Excerpt to read -
%%

Another consideration--radiator capacity in a vehicle with A/C can be reduced by nearly a third if the condenser is mounted anywhere but in front of the radiator. That's why in an overheating vehicle the first thing to do is turn the A/C off.
Scott: When building a street rod I measure the space available and find a radiator to fill it.
SR: What are the differences in cooling of aluminum versus cast-iron engines?
Neal: Cooling wise there is not much difference. They both respond to the same things, and have similar limits. Aluminum engines, however, are not very forgiving of being overheated.
Scott: Cast-iron engines are much more forgiving of overheating.
SR: How would you compare aluminum and copper/brass radiators?
Neal: Aluminum is cheaper, lighter; they lend themselves to custom fabrication with welded tanks. Copper/brass is more durable and more tolerant of depleted anti-corrosion levels.
Scott: Both work well. Aluminum is lighter and cheaper, that's why the OEM's use it.
SR: How are water pump rates determined, and what happens when pulleys are used to increase or decrease water pump speed?
Neal: Water pump volume is initially established experimentally by matching the engines known heat rejection with the heat transfer required to remove that heat. As a practical matter, all properly-operating water pumps probably have some excess capacity. The limiting restriction in the system is the thermostat opening. As long as the pump supplies pressure, the coolant flow is determined by the opening.
Engines operated under heavy load and slow speeds may benefit from a faster ratio, but usually it goes the other way. Engines operated at high speed can run a slower ratio. Not necessarily for flow reasons, but for reduced pumping losses and increased power output. Impeller blades can also be removed to reduce pump flow.
Scott: It depends on the demand of the engine; a small-block Chevy with A/C typically has a ratio of 1.25:1 while a non-A/C six cylinder may have a ratio as low as .95:1
SR: How does timing and air/fuel ratios affect cooling?
Neal: In general, both retarded timing and a lean fuel ratio produce more heat. Proper state of tune will optimize cooling. However, rich mixtures have a greater affect on lowering exhaust gas temperatures than cooling.
Scott: A lean mixture will run hotter that a rich mixture.
While aluminum heads are lighter weight and look impressive, they do dissipate heat away f
SR: What's the best coolant to use?
Neal: 50/50 ethylene glycol and distilled water is the best all around. Besides the obvious benefits of preventing damage from freezing and providing anti-corrosion properties, the atmospheric boiling point is raised from 212 to 220 degrees. (It always amazed me people with a cooling problem replace their coolant with water. In doing so, they lower the coolants boiling point and pretty much guarantee the overheating will continue).
Higher concentrations of glycol actually produce higher freezing temperatures, and concentrations greater the 60 percent become highly flammable. Long-life coolant has the benefit of more stable anti-corrosion protection, but has been reported to become gelled if the cooling system contains any air.
Propylene Glycol is more politically correct nowadays because it is safer for pets; cooling wise it not much different than ethylene. Corvette tried a reverse-flow cooling system, and intended to use 100 percent Propylene. Propylene is highly flammable.
Scott: A 50/50 mix of ethylene glycol and water.
SR: Do you suggest engine-driven or electric fans on street rods?
Neal: Electric fans are usually a good choice, as they are easier to adapt and maintain a constant airflow at idle speeds. Short bursts of power are usually manageable. However it is faulty to think that a 750-watt (one horsepower) electric fan can move as much air as an engine-driven fan consuming 15 hp. When an engine is working hard, the A/C is on an engine-driven fan is hard to beat.

%%

Task requirements -
(a) According to the engine cooling interview, what does a 50/50 mix of ethylene glycol and distilled water raise the atmospheric boiling point to?
(b) Repeat the passage of the engine cooling interview that begins with "Another consideration--radiator capacity" and ends after "to fill it.", switching "condenser" to "evaporator".
(c) Proceed with the engine cooling interview, picking up after its final sentence.

The data -
%%

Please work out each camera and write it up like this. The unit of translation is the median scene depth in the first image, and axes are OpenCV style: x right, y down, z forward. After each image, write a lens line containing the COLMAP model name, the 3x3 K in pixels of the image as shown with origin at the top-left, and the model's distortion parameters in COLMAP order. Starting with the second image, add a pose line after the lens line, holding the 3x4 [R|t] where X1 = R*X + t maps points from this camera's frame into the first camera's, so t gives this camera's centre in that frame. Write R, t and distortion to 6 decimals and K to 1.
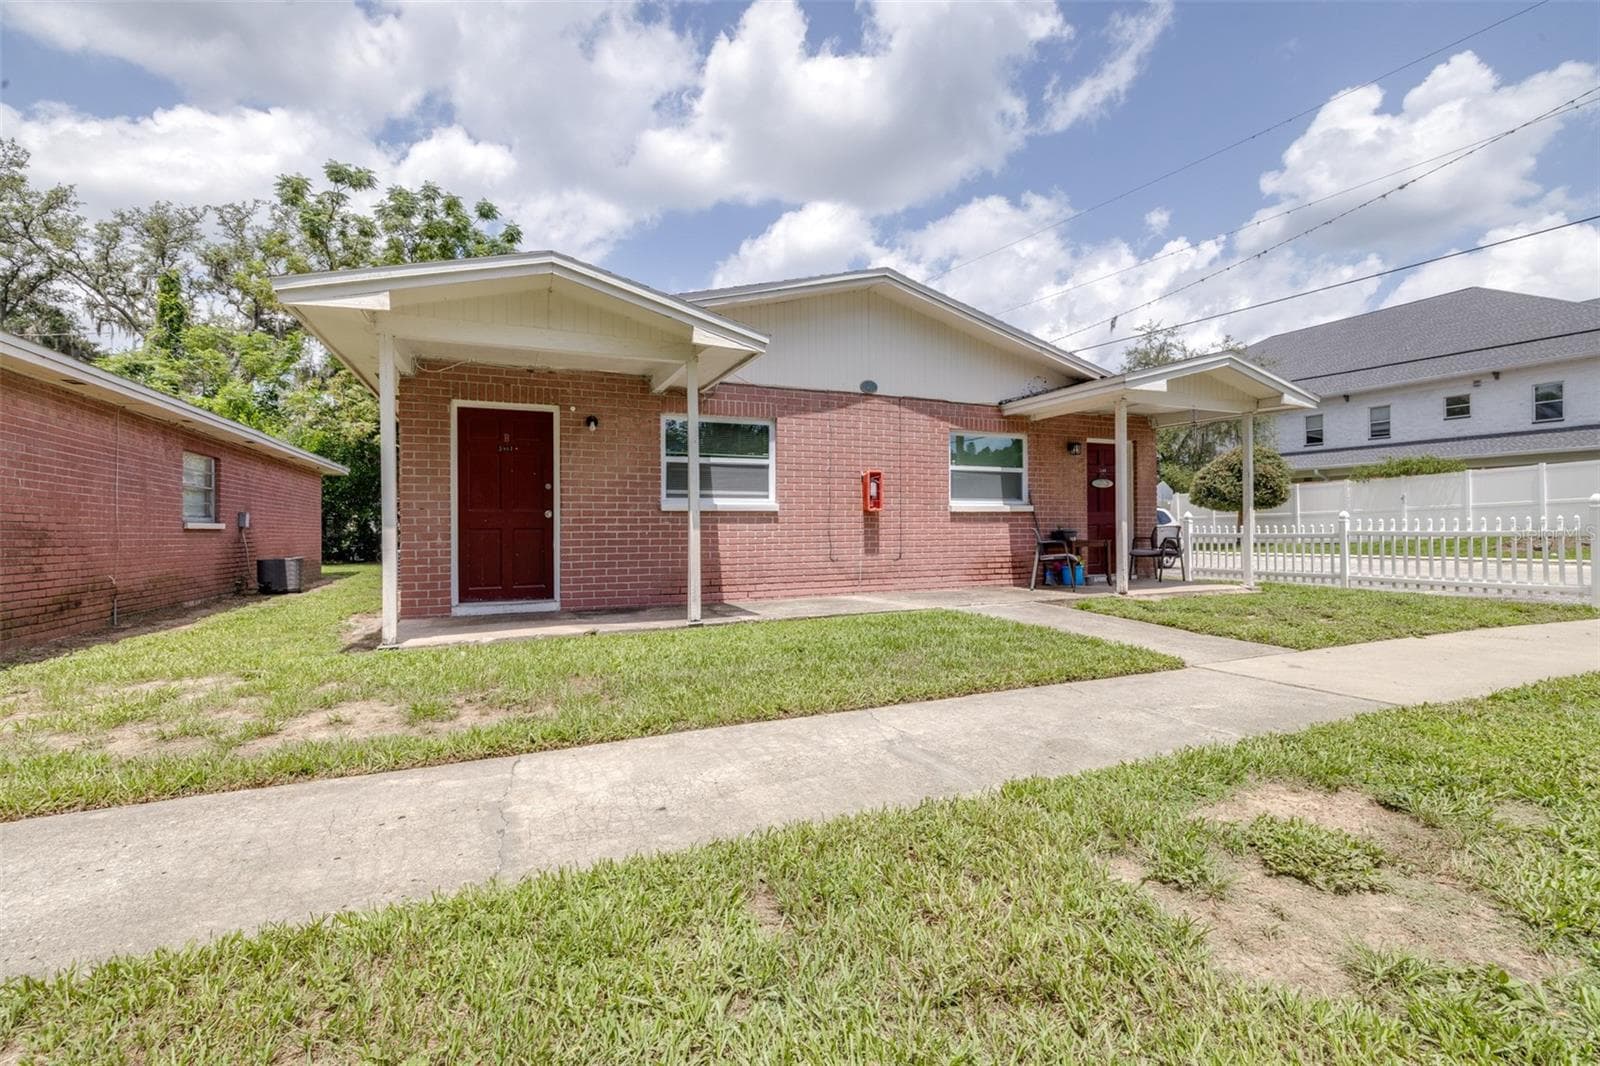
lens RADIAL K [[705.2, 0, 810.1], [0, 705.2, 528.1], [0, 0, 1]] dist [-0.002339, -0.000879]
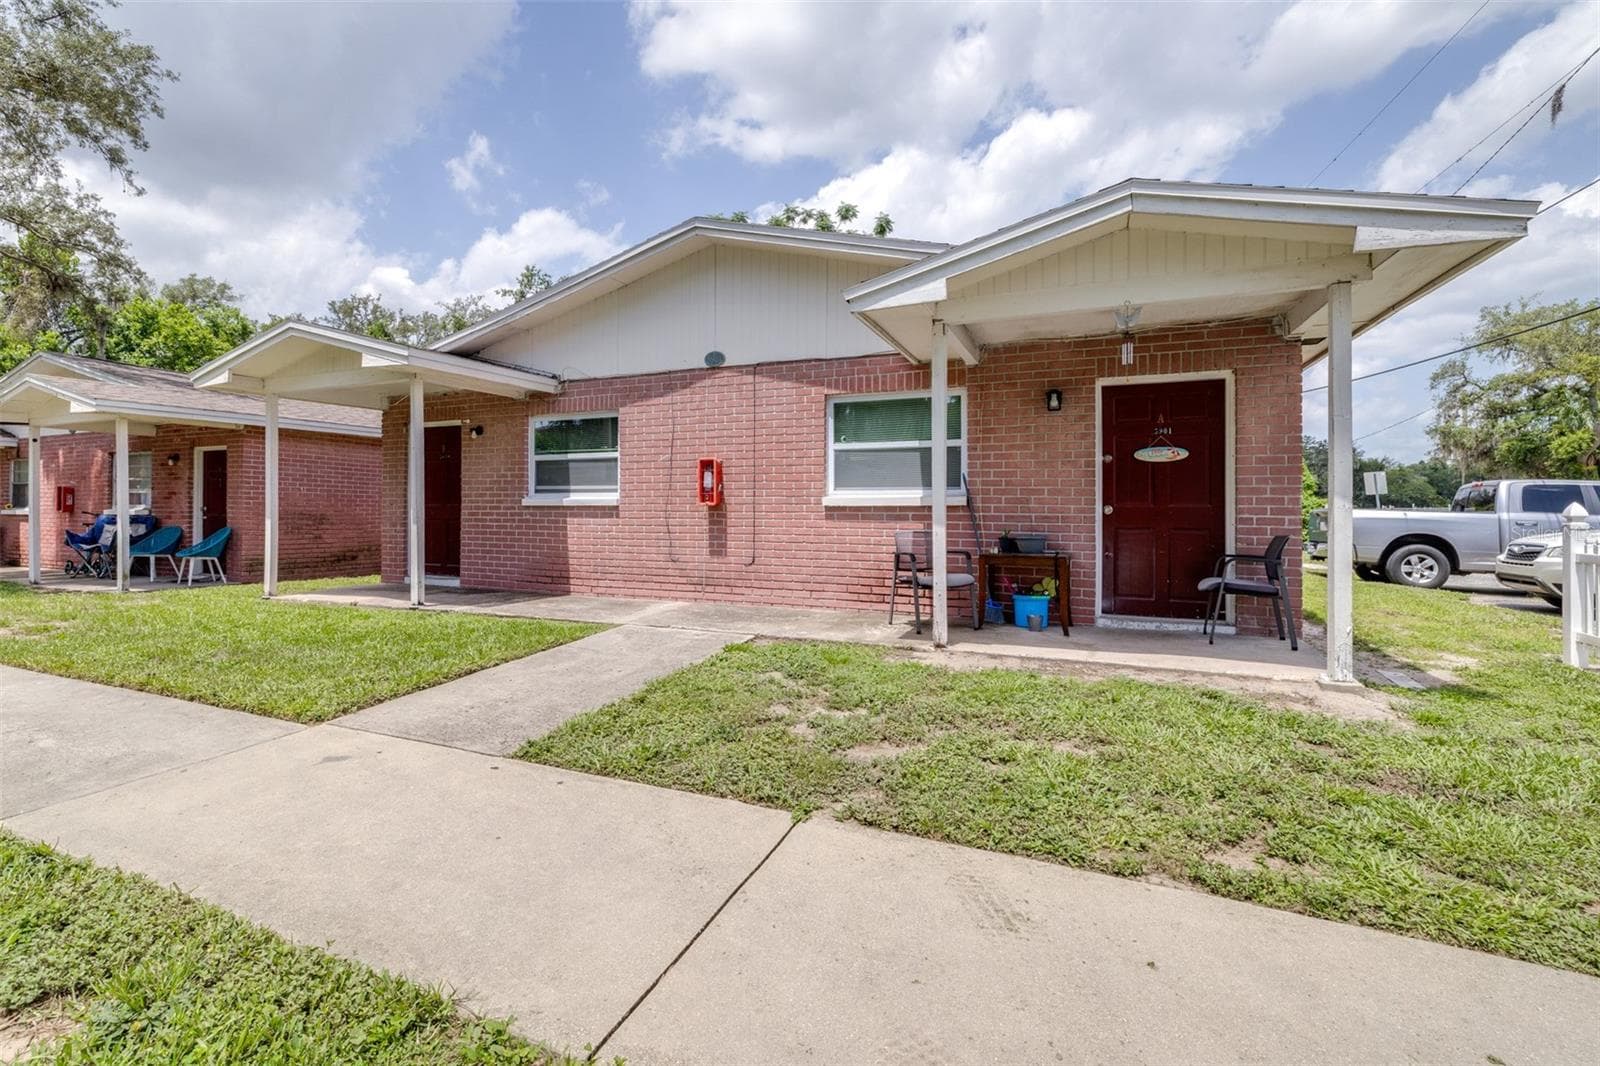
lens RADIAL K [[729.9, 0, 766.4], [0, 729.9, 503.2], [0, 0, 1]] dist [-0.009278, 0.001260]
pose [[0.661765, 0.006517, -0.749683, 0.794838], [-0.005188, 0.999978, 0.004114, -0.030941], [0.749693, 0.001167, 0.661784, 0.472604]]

%%

Answers per task -
(a) It raises the boiling point from 212 to 220 degrees.

(b)
Another consideration--radiator capacity in a vehicle with A/C can be reduced by nearly a third if the evaporator is mounted anywhere but in front of the radiator. That's why in an overheating vehicle the first thing to do is turn the A/C off.
Scott: When building a street rod I measure the space available and find a radiator to fill it.

(c)
Some considerations for engine-driven fans:
Flex Fan - Simple and effective, but noisy and consumes power all the time.
Viscous - Torque limiting, basically just a fluid coupling. Could be a good choice for street rods if the space is available. Provides some drive all the time.
Viscous - Temperature-controlled (not thermostatic). May be a good choice for street rods, as fan speed is increased as temperature increases.
Viscous - (Thermostatic) turns on and off at a predetermined temperature. The best of both worlds, it doesn't run until needed. The rest the time it idles, conserving energy while providing idle air. It is not uncommon for Mid-western drivers visiting the desert to comment they think their transmission is slipping because the engine sounds like it suddenly revs up. They have never heard the roar of the clutch turning on before.
Thermostatic clutches are not normally recommended for street rods. The problem is, temperature calibration is critical. Production OEM fans are normally calibrated to turn on when the coolant temperature reaches 220 degrees and every application gets its own calibration. A change in the radiator constant with exactly the same coolant temperature will change the clutch air temperature, requiring a change in the released clutch temperature. A street rodder doesn't have the option of going into the parts store and asking for a 178-degree clutch, for a 16-inch fan. Even if he did, he would have to know what temperature cut-in he needed before he asked for it. Too low a cut-in it would run all the time, too high and it will never turn on. Calibrations low enough for non-A/C vehicles are hard to come by.
Scott: Electric fans do an all around good job, especially at low vehicle speeds. For a car that's working the engine hard it's difficult to beat an engine-driven fan with a clutch (however most street rods don't need that much fan). With mechanical and electric fans, proper size is important. Electric fans should be sealed to the radiator with a shroud, and they work better pulling the air through the core than pushing it.
Along with their sealing functions, the sizes of the holes in the head gaskets control coo
SR: What kinds of problems cause engines to overheat at low vehicle speeds?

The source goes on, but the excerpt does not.